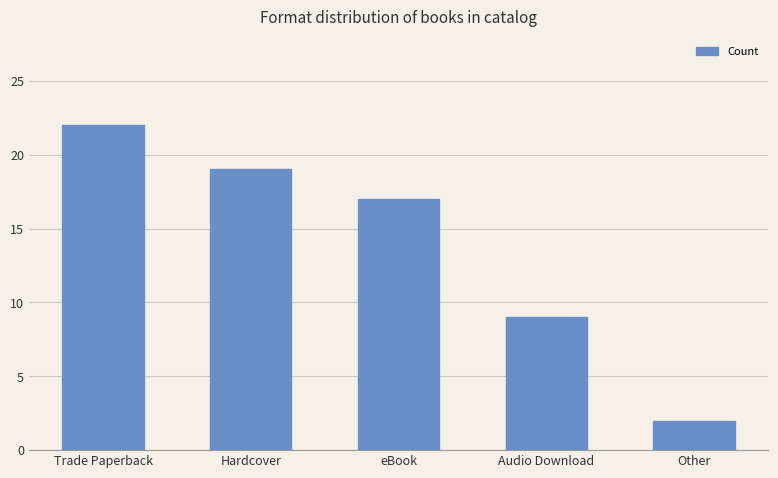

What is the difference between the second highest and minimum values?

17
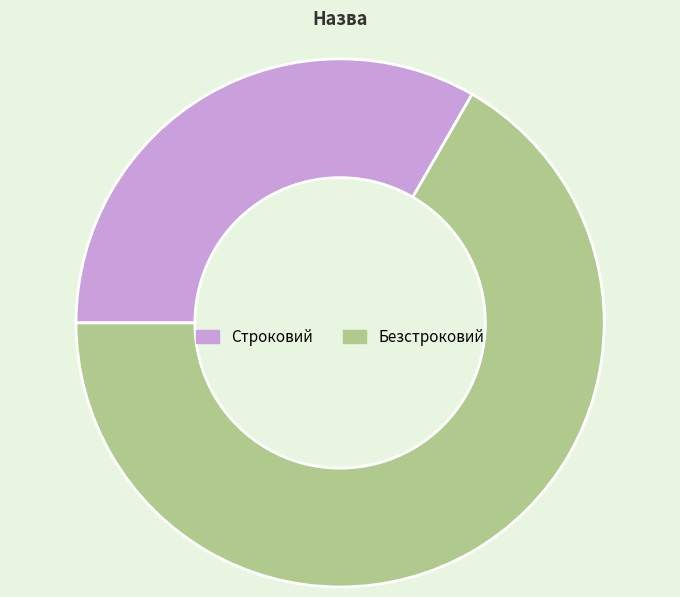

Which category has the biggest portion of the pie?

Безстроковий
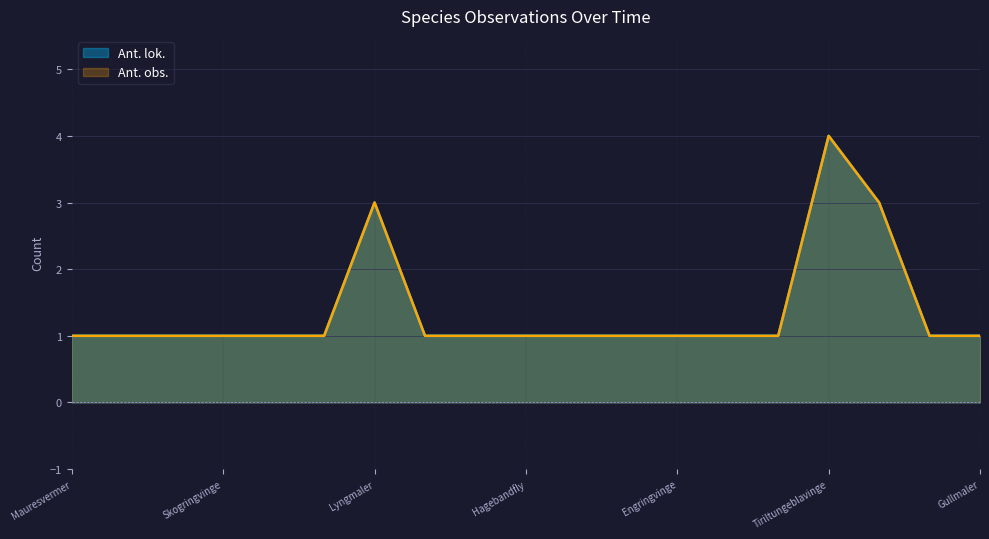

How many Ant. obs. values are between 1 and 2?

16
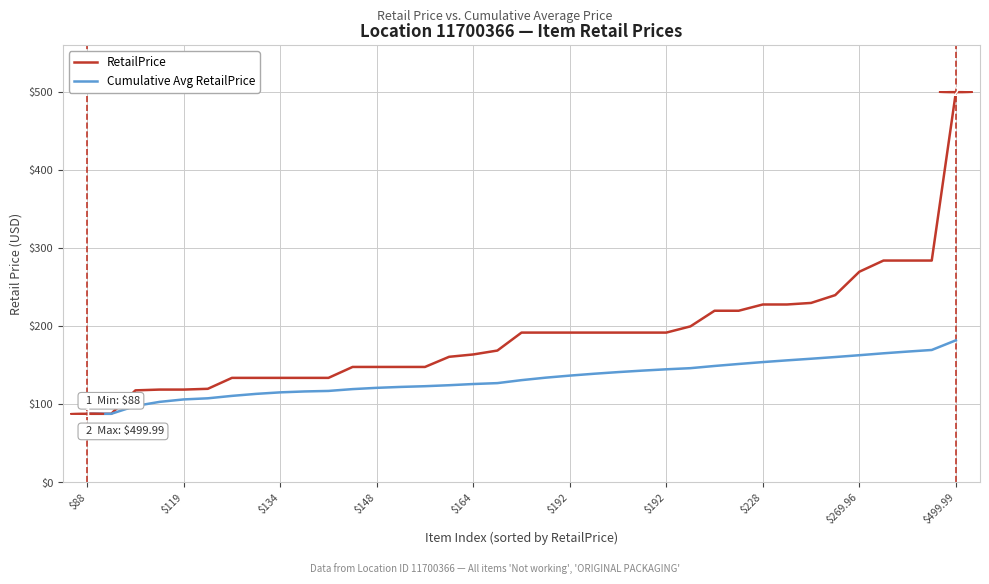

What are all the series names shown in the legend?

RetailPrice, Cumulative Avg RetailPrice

********

- _Work required_: Find every line in the records above that contains the word "between", and copy each of those lines in full.

- _Task result_:
What is the difference between the second highest and minimum values?
How many Ant. obs. values are between 1 and 2?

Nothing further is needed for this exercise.